Large-Scale Dataset for Micro-Video Recommendation: MicroLens

The paper, "A Content-Driven Micro-Video Recommendation Dataset at Scale," presents the MicroLens dataset, addressing a significant gap in the availability of large-scale datasets for micro-video recommendation research. This dataset, comprising one billion user-item interactions involving 34 million users and one million micro-videos, incorporates a comprehensive suite of raw modalities, including titles, cover images, audio, and the full video, thus enabling more nuanced content-driven recommendation approaches.

Dataset Overview and Construction

The construction of the MicroLens dataset marks a meaningful step forward in the field of recommender systems, particularly in the domain of micro-videos. The dataset was meticulously curated over a year-long process, ensuring a diverse collection of videos from an online platform. It transcends traditional benchmarks such as MovieLens, Tenrec, and KuaiRec by offering raw video content, which is pivotal for developing models that can directly learn from video data rather than relying on identifiers or pre-extracted features.

The dataset's construction involved several stages, starting with seed video collection, followed by dataset expansion and stringent data filtering to eliminate duplicates and uphold quality standards. Interaction data was gathered through public user comments, offering implicit yet robust indicators of user preference—a methodological choice that prioritizes user privacy while capturing engagement more comprehensively than clicks or likes might.

Benchmark Results and Model Evaluation

The authors benchmarked a range of models to evaluate the potential of MicroLens, categorizing them into item ID-based (IDRec) and content-driven models (VIDRec, VideoRec). Notably, the VIDRec approach, which augments item IDs with features from pre-extracted video content, does not consistently outpace traditional ID-based methods in terms of accuracy. This observation underscores the latent potential within the dataset: leveraging raw video content through end-to-end (E2E) trained VideoRec models leads to superior performance, particularly when moving away from traditional reliance on pre-extracted video features.

Insights into Video Understanding and Recommender Systems

The paper delineates a notable gap between current video understanding technologies and their effective application in recommender systems. Experimentation with various video encoders indicates that pre-trained models, although beneficial, require retraining to align with the specific needs of recommendation tasks. The paper articulates that the semantic representations derived from common video classification tasks are not universally applicable to recommendation contexts without further fine-tuning, advocating for research focused on optimizing these models for recommendation use cases.

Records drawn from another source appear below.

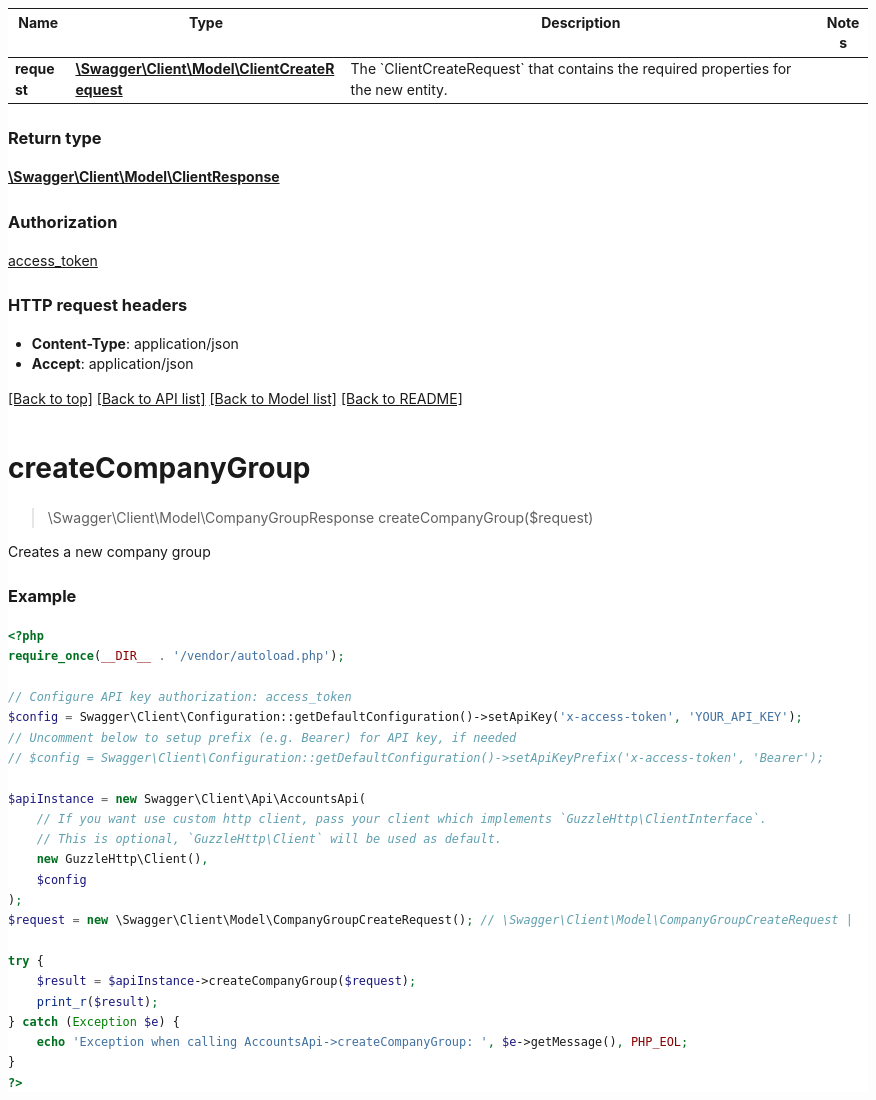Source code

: Name | Type | Description  | Notes
------------- | ------------- | ------------- | -------------
 **request** | [**\Swagger\Client\Model\ClientCreateRequest**](../Model/ClientCreateRequest.md)| The &#x60;ClientCreateRequest&#x60; that contains the required properties for the new entity. |

### Return type

[**\Swagger\Client\Model\ClientResponse**](../Model/ClientResponse.md)

### Authorization

[access_token](../../README.md#access_token)

### HTTP request headers

 - **Content-Type**: application/json
 - **Accept**: application/json

[[Back to top]](#) [[Back to API list]](../../README.md#documentation-for-api-endpoints) [[Back to Model list]](../../README.md#documentation-for-models) [[Back to README]](../../README.md)

# **createCompanyGroup**
> \Swagger\Client\Model\CompanyGroupResponse createCompanyGroup($request)



Creates a new company group

### Example
```php
<?php
require_once(__DIR__ . '/vendor/autoload.php');

// Configure API key authorization: access_token
$config = Swagger\Client\Configuration::getDefaultConfiguration()->setApiKey('x-access-token', 'YOUR_API_KEY');
// Uncomment below to setup prefix (e.g. Bearer) for API key, if needed
// $config = Swagger\Client\Configuration::getDefaultConfiguration()->setApiKeyPrefix('x-access-token', 'Bearer');

$apiInstance = new Swagger\Client\Api\AccountsApi(
    // If you want use custom http client, pass your client which implements `GuzzleHttp\ClientInterface`.
    // This is optional, `GuzzleHttp\Client` will be used as default.
    new GuzzleHttp\Client(),
    $config
);
$request = new \Swagger\Client\Model\CompanyGroupCreateRequest(); // \Swagger\Client\Model\CompanyGroupCreateRequest | 

try {
    $result = $apiInstance->createCompanyGroup($request);
    print_r($result);
} catch (Exception $e) {
    echo 'Exception when calling AccountsApi->createCompanyGroup: ', $e->getMessage(), PHP_EOL;
}
?>
```
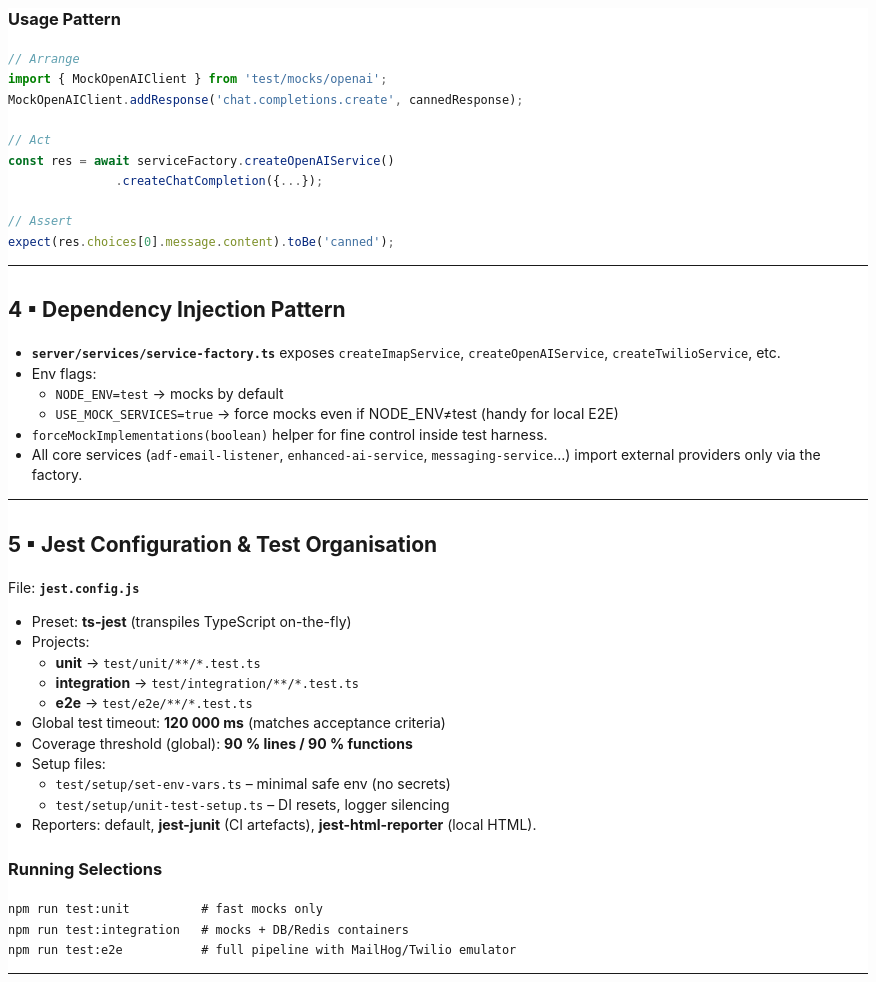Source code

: ### Usage Pattern

```ts
// Arrange
import { MockOpenAIClient } from 'test/mocks/openai';
MockOpenAIClient.addResponse('chat.completions.create', cannedResponse);

// Act
const res = await serviceFactory.createOpenAIService()
               .createChatCompletion({...});

// Assert
expect(res.choices[0].message.content).toBe('canned');
```

---

## 4 ▪ Dependency Injection Pattern

- **`server/services/service-factory.ts`** exposes `createImapService`, `createOpenAIService`, `createTwilioService`, etc.
- Env flags:
  - `NODE_ENV=test` → mocks by default
  - `USE_MOCK_SERVICES=true` → force mocks even if NODE_ENV≠test (handy for local E2E)
- `forceMockImplementations(boolean)` helper for fine control inside test harness.
- All core services (`adf-email-listener`, `enhanced-ai-service`, `messaging-service`…) import external providers only via the factory.

---

## 5 ▪ Jest Configuration & Test Organisation

File: **`jest.config.js`**

- Preset: **ts-jest** (transpiles TypeScript on-the-fly)
- Projects:
  - **unit** → `test/unit/**/*.test.ts`
  - **integration** → `test/integration/**/*.test.ts`
  - **e2e** → `test/e2e/**/*.test.ts`
- Global test timeout: **120 000 ms** (matches acceptance criteria)
- Coverage threshold (global): **90 % lines / 90 % functions**
- Setup files:
  - `test/setup/set-env-vars.ts` – minimal safe env (no secrets)
  - `test/setup/unit-test-setup.ts` – DI resets, logger silencing
- Reporters: default, **jest-junit** (CI artefacts), **jest-html-reporter** (local HTML).

### Running Selections

```
npm run test:unit          # fast mocks only
npm run test:integration   # mocks + DB/Redis containers
npm run test:e2e           # full pipeline with MailHog/Twilio emulator
```

---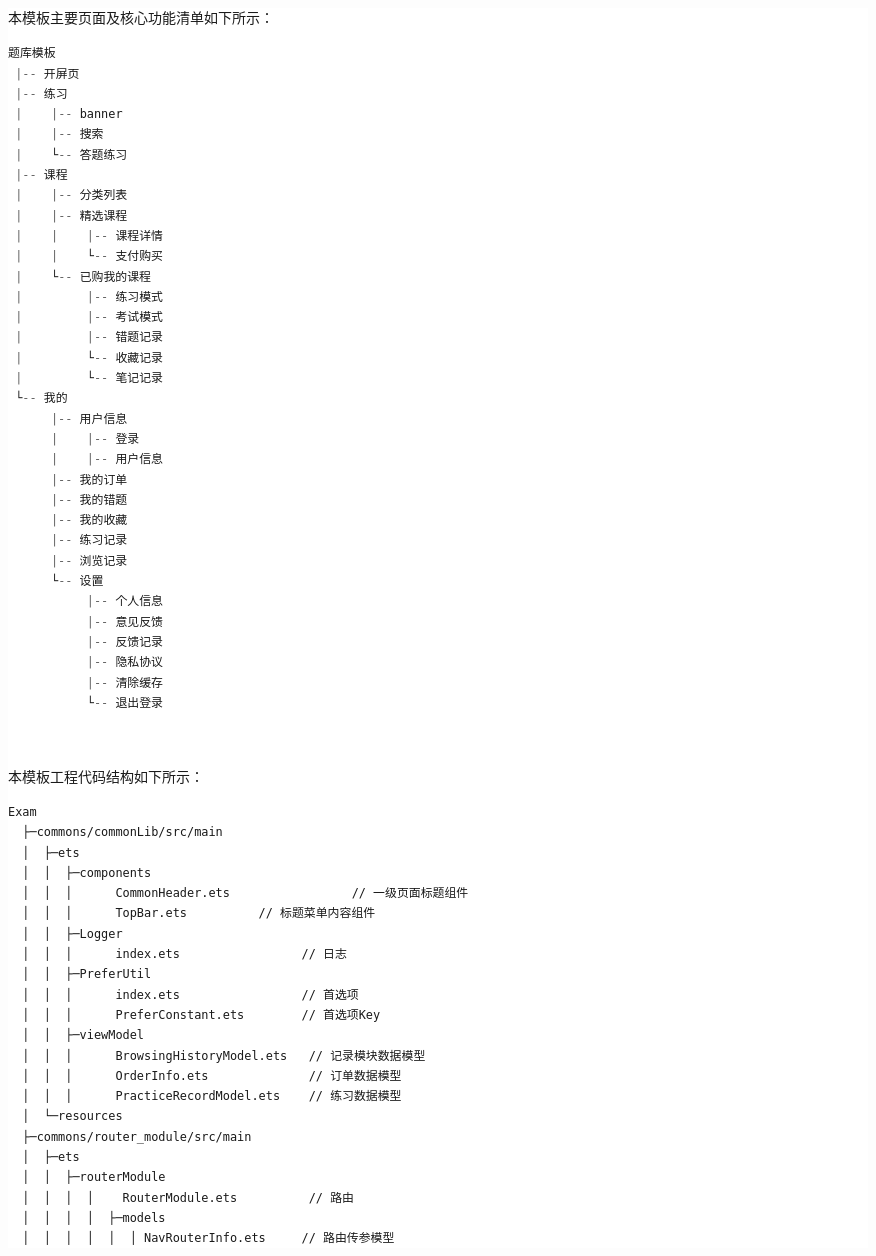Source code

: 
本模板主要页面及核心功能清单如下所示：

```ts
题库模板
 |-- 开屏页
 |-- 练习
 |    |-- banner
 |    |-- 搜索
 |    └-- 答题练习
 |-- 课程
 |    |-- 分类列表
 |    |-- 精选课程
 |    |    |-- 课程详情
 |    |    └-- 支付购买
 |    └-- 已购我的课程
 |         |-- 练习模式
 |         |-- 考试模式
 |         |-- 错题记录
 |         └-- 收藏记录
 |         └-- 笔记记录
 └-- 我的
      |-- 用户信息
      |    |-- 登录
      |    |-- 用户信息
      |-- 我的订单
      |-- 我的错题
      |-- 我的收藏
      |-- 练习记录
      |-- 浏览记录
      └-- 设置
           |-- 个人信息
           |-- 意见反馈
           |-- 反馈记录
           |-- 隐私协议
           |-- 清除缓存
           └-- 退出登录
    
           
```

本模板工程代码结构如下所示：

```
Exam
  ├─commons/commonLib/src/main
  │  ├─ets
  │  │  ├─components
  │  │  │      CommonHeader.ets                 // 一级页面标题组件
  │  │  │      TopBar.ets          // 标题菜单内容组件
  │  │  ├─Logger
  │  │  │      index.ets                 // 日志
  │  │  ├─PreferUtil
  │  │  │      index.ets                 // 首选项
  │  │  │      PreferConstant.ets        // 首选项Key
  │  │  ├─viewModel
  │  │  │      BrowsingHistoryModel.ets   // 记录模块数据模型
  │  │  │      OrderInfo.ets              // 订单数据模型
  │  │  │      PracticeRecordModel.ets    // 练习数据模型
  │  └─resources
  ├─commons/router_module/src/main
  │  ├─ets
  │  │  ├─routerModule
  │  │  │  │    RouterModule.ets          // 路由
  │  │  │  │  ├─models
  │  │  │  │  │  │ NavRouterInfo.ets     // 路由传参模型
```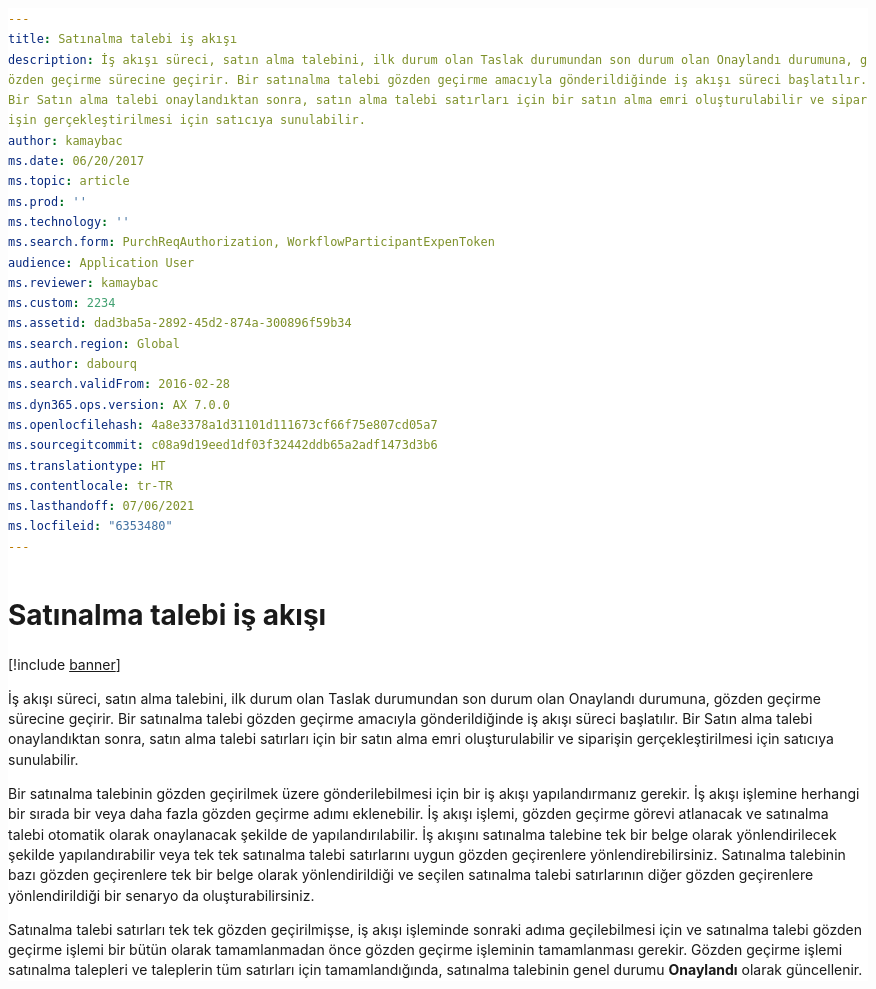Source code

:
 ```yaml
---
title: Satınalma talebi iş akışı
description: İş akışı süreci, satın alma talebini, ilk durum olan Taslak durumundan son durum olan Onaylandı durumuna, gözden geçirme sürecine geçirir. Bir satınalma talebi gözden geçirme amacıyla gönderildiğinde iş akışı süreci başlatılır. Bir Satın alma talebi onaylandıktan sonra, satın alma talebi satırları için bir satın alma emri oluşturulabilir ve siparişin gerçekleştirilmesi için satıcıya sunulabilir.
author: kamaybac
ms.date: 06/20/2017
ms.topic: article
ms.prod: ''
ms.technology: ''
ms.search.form: PurchReqAuthorization, WorkflowParticipantExpenToken
audience: Application User
ms.reviewer: kamaybac
ms.custom: 2234
ms.assetid: dad3ba5a-2892-45d2-874a-300896f59b34
ms.search.region: Global
ms.author: dabourq
ms.search.validFrom: 2016-02-28
ms.dyn365.ops.version: AX 7.0.0
ms.openlocfilehash: 4a8e3378a1d31101d111673cf66f75e807cd05a7
ms.sourcegitcommit: c08a9d19eed1df03f32442ddb65a2adf1473d3b6
ms.translationtype: HT
ms.contentlocale: tr-TR
ms.lasthandoff: 07/06/2021
ms.locfileid: "6353480"
---
```

# <a name="purchase-requisition-workflow"></a>Satınalma talebi iş akışı

[!include [banner](../includes/banner.md)]

İş akışı süreci, satın alma talebini, ilk durum olan Taslak durumundan son durum olan Onaylandı durumuna, gözden geçirme sürecine geçirir. Bir satınalma talebi gözden geçirme amacıyla gönderildiğinde iş akışı süreci başlatılır. Bir Satın alma talebi onaylandıktan sonra, satın alma talebi satırları için bir satın alma emri oluşturulabilir ve siparişin gerçekleştirilmesi için satıcıya sunulabilir.

Bir satınalma talebinin gözden geçirilmek üzere gönderilebilmesi için bir iş akışı yapılandırmanız gerekir. İş akışı işlemine herhangi bir sırada bir veya daha fazla gözden geçirme adımı eklenebilir. İş akışı işlemi, gözden geçirme görevi atlanacak ve satınalma talebi otomatik olarak onaylanacak şekilde de yapılandırılabilir. İş akışını satınalma talebine tek bir belge olarak yönlendirilecek şekilde yapılandırabilir veya tek tek satınalma talebi satırlarını uygun gözden geçirenlere yönlendirebilirsiniz. Satınalma talebinin bazı gözden geçirenlere tek bir belge olarak yönlendirildiği ve seçilen satınalma talebi satırlarının diğer gözden geçirenlere yönlendirildiği bir senaryo da oluşturabilirsiniz.  

Satınalma talebi satırları tek tek gözden geçirilmişse, iş akışı işleminde sonraki adıma geçilebilmesi için ve satınalma talebi gözden geçirme işlemi bir bütün olarak tamamlanmadan önce gözden geçirme işleminin tamamlanması gerekir. Gözden geçirme işlemi satınalma talepleri ve taleplerin tüm satırları için tamamlandığında, satınalma talebinin genel durumu **Onaylandı** olarak güncellenir.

Future Implications and Research Directions

MicroLens advances the frontier of research in both the recommendation and video understanding fields by creating a fertile platform for innovation. It holds the promise of serving as a benchmark for developing multimodal recommendation algorithms and potentially enabling the emergence of foundation models akin to GPT in the text domain but tailored for the rich, multimodal space of video recommendation. The authors note that while substantial progress has been made, the semantic gap between video understanding and recommendation tasks signifies a continued need for dedicated research to bridge these fields effectively.

In summary, the introduction of the MicroLens dataset not only fills a critical gap in available resources for recommendation research but also redefines possibilities within the field by prioritizing raw video content as a primary modality. The insights garnered from this work emphasize the necessity of adapting video technologies for recommendation use, presenting both a challenge and an opportunity for future advancements in AI.